[Task to complete] Looking through the records that follow, determine how many lines contain "left" and reply with that number alone.

═════ Entries shown

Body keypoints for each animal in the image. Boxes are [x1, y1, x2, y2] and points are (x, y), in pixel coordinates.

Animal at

══════════
═════ Entries shown

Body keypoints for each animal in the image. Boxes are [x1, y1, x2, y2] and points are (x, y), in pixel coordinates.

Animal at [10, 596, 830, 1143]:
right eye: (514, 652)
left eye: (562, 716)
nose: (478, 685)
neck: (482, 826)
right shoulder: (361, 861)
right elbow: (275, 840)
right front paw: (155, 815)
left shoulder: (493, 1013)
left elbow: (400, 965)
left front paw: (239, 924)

══════════

[Task response] 4